To some, another good sign is that last year, Nashua bought the land for a future rail station site and multimodal transportation center:



> Although the future of rail is undecided, Nashua is taking steps to construct potential rail stations, which it envisions as multi-modal transit systems for cars, as well as trains, buses and shuttles.
> 
> On February 13, the Nashua Board of Aldermen approved spending $1.4 million to buy a parcel at 25 Crown Street, with $6.5 million in federal seed money from the Federal Highway Administration and $280,000 from the US Department of Transportation toll credits to match the city’s portion of the costs. The six-acre tract, assessed at $1.21 million, is near downtown and close to municipalities east of the river.

[Transcribed page contents]
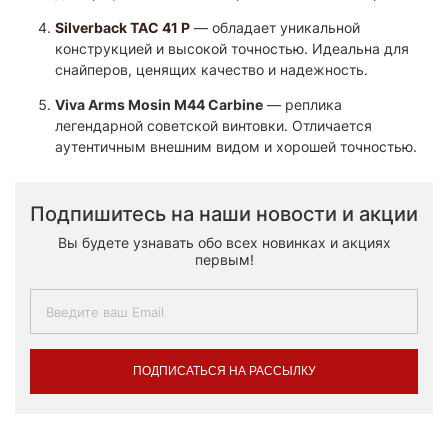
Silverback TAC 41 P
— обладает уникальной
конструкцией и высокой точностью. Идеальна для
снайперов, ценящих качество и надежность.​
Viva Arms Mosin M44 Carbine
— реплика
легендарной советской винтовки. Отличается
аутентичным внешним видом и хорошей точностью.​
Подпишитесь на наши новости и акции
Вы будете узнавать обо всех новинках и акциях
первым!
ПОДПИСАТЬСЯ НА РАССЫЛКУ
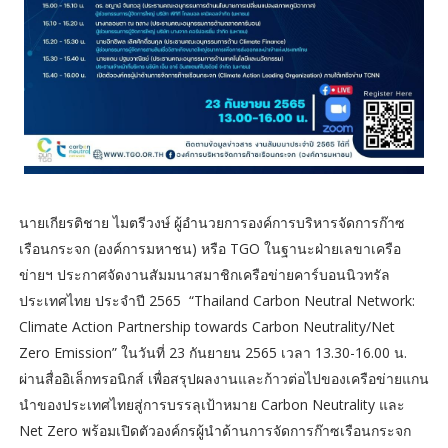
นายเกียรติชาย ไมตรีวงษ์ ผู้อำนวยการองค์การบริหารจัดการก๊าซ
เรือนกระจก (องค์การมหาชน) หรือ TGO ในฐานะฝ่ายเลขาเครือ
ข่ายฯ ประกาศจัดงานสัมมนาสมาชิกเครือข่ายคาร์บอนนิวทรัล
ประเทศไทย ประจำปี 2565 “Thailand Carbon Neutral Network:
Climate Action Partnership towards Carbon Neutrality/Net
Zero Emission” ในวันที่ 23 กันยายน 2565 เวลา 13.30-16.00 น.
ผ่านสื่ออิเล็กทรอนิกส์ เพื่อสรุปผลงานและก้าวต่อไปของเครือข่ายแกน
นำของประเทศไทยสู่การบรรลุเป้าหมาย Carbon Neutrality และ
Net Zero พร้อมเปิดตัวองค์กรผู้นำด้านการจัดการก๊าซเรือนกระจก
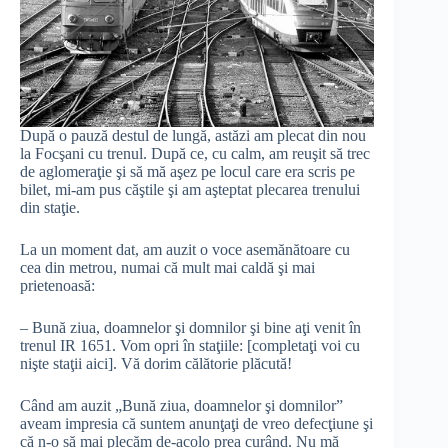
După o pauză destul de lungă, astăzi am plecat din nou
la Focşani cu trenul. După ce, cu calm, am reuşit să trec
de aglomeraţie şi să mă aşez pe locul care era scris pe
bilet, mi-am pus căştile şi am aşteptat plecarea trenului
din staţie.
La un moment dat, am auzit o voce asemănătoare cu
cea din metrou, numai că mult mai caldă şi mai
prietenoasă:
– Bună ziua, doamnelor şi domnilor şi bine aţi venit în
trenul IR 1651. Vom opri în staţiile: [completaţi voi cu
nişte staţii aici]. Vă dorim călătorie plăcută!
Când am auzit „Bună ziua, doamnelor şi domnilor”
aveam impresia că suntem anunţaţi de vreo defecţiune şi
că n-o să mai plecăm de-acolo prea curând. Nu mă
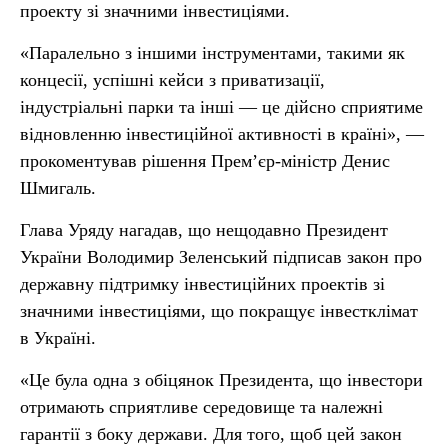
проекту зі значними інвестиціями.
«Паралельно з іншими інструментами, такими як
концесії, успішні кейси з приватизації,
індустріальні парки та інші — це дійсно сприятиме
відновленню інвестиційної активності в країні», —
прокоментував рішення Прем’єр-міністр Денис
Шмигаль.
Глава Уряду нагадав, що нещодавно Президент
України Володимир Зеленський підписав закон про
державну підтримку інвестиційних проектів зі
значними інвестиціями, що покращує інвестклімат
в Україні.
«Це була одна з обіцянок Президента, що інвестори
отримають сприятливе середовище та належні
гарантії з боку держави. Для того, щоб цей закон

YOUR OBJECTIVE: Reproduce the Nashua rail passage from "To some, another" to "of the river.". Rely only on the Nashua rail passage above.

RESULT OF THIS TASK:
To some, another good sign is that last year, Nashua bought the land for a future rail station site and multimodal transportation center:



> Although the future of rail is undecided, Nashua is taking steps to construct potential rail stations, which it envisions as multi-modal transit systems for cars, as well as trains, buses and shuttles.
> 
> On February 13, the Nashua Board of Aldermen approved spending $1.4 million to buy a parcel at 25 Crown Street, with $6.5 million in federal seed money from the Federal Highway Administration and $280,000 from the US Department of Transportation toll credits to match the city’s portion of the costs. The six-acre tract, assessed at $1.21 million, is near downtown and close to municipalities east of the river.